Yesterday we brought home the cremains of our son, stillborn at 30 weeks. I had thought about writing about this whole experience, to somehow recognize the vividness of sense during anguish, but lost the train of thought in the mundane exquisite pain of talking to doctors, funeral directors, and well-meaning innocent bystanders.
But then my therapist brought it up, so here I am.
There's a building on a road near my house called the "Phoenix Club." I would have thought it some sort of house of ill repute, given there's no windows, but one morning I saw a heterogenous middle aged group of folks standing outside, so I was convinced it was perhaps otherwise. So what is it? What need could those people have to rise from the ashes?
And what would rise from the ashes of my son, Lincoln? So tiny his 3 pounds, 5 ounces made only a couple of tablespoons of cremains? I have heard more than once about how "something good must come of this." But that strikes me as patently ludicrous. What possible good could come of my son's tiny heart, for some unknown reason (according to the autopsy), simply stopping in utero? For what possible purpose did we have to undergo a two day hospital stay to deliver a lifeless baby, perfectly formed and beautiful, though limp and blue?

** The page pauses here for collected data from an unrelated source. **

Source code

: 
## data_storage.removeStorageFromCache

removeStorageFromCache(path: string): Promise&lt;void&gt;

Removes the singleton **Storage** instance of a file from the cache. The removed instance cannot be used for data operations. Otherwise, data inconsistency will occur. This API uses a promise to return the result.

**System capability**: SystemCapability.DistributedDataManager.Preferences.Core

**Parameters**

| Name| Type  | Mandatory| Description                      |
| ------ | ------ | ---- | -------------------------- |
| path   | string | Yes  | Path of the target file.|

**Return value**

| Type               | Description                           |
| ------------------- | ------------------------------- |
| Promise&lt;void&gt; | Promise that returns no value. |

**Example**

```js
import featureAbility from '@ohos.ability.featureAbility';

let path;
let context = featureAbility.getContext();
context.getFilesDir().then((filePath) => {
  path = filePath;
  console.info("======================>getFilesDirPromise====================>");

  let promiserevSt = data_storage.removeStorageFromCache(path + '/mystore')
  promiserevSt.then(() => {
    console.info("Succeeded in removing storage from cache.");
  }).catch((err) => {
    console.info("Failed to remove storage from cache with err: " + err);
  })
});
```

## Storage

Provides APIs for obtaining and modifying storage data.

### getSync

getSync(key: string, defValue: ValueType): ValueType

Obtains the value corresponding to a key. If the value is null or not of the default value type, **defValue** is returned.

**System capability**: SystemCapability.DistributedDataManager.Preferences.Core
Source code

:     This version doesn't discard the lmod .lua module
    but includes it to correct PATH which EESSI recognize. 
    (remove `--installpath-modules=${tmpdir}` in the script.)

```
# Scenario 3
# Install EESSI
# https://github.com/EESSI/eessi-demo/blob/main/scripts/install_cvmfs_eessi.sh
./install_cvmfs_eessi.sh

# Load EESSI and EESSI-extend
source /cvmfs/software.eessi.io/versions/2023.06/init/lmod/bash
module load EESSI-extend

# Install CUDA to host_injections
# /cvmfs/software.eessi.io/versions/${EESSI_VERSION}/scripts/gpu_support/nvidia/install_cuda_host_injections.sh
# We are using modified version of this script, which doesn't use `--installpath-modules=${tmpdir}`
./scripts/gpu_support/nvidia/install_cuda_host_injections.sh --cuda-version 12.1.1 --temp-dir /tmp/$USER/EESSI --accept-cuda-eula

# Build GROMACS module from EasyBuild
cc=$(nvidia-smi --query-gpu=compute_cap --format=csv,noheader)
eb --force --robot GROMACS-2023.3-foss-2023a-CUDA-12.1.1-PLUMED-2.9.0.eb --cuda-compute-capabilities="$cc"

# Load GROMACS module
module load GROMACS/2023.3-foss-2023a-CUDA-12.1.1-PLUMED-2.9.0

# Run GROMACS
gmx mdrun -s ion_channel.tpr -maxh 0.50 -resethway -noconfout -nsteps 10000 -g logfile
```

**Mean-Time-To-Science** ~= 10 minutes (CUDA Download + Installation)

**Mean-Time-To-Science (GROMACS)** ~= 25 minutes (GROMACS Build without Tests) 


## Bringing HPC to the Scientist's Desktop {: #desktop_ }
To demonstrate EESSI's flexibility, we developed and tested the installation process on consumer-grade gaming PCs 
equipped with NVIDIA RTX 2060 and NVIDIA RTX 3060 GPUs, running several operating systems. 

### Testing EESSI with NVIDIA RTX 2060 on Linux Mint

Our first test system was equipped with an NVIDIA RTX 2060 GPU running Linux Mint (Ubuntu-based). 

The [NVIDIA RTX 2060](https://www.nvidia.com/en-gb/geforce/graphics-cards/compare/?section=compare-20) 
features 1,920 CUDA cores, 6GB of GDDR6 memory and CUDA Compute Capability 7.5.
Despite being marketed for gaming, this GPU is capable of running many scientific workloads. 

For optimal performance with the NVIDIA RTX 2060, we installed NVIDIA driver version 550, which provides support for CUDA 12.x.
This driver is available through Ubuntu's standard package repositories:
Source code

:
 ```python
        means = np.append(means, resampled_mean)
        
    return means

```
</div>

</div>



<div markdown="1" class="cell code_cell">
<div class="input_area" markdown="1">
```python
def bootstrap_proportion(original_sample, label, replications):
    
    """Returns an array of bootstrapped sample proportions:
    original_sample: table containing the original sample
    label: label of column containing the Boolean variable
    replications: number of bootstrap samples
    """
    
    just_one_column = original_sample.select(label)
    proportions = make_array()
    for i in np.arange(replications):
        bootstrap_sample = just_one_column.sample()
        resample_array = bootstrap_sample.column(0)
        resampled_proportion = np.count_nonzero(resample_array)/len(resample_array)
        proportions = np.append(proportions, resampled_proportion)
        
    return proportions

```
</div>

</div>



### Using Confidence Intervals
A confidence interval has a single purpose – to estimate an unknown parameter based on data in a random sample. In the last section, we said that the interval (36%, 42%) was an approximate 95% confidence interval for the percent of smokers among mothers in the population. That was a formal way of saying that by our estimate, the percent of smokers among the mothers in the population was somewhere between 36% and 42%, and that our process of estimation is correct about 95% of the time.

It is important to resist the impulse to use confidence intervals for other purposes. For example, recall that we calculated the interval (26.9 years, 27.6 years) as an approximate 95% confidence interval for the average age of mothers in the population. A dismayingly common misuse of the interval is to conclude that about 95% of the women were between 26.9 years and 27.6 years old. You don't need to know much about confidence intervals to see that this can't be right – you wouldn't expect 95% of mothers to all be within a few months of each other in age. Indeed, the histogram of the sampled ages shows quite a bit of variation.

At different mileposts in my life, I have felt aware of being a statistic. When I was divorced, for example. Okay, I'm part of that 45% or 50% or whatever that has been divorced.
But now what kind of group am I part of? What is my Phoenix Club? Those who have experienced loss? That sort of gets it. But my membership is a little more exclusive. Not many people, certainly in this country, have held a dead baby in their arms, felt the cold little toes, and somehow almost without any physicality, cried and moaned from some primal brain stem kind of place. That's my Phoenix Club. And I don't know what's going to rise, but don't tell me it's something good.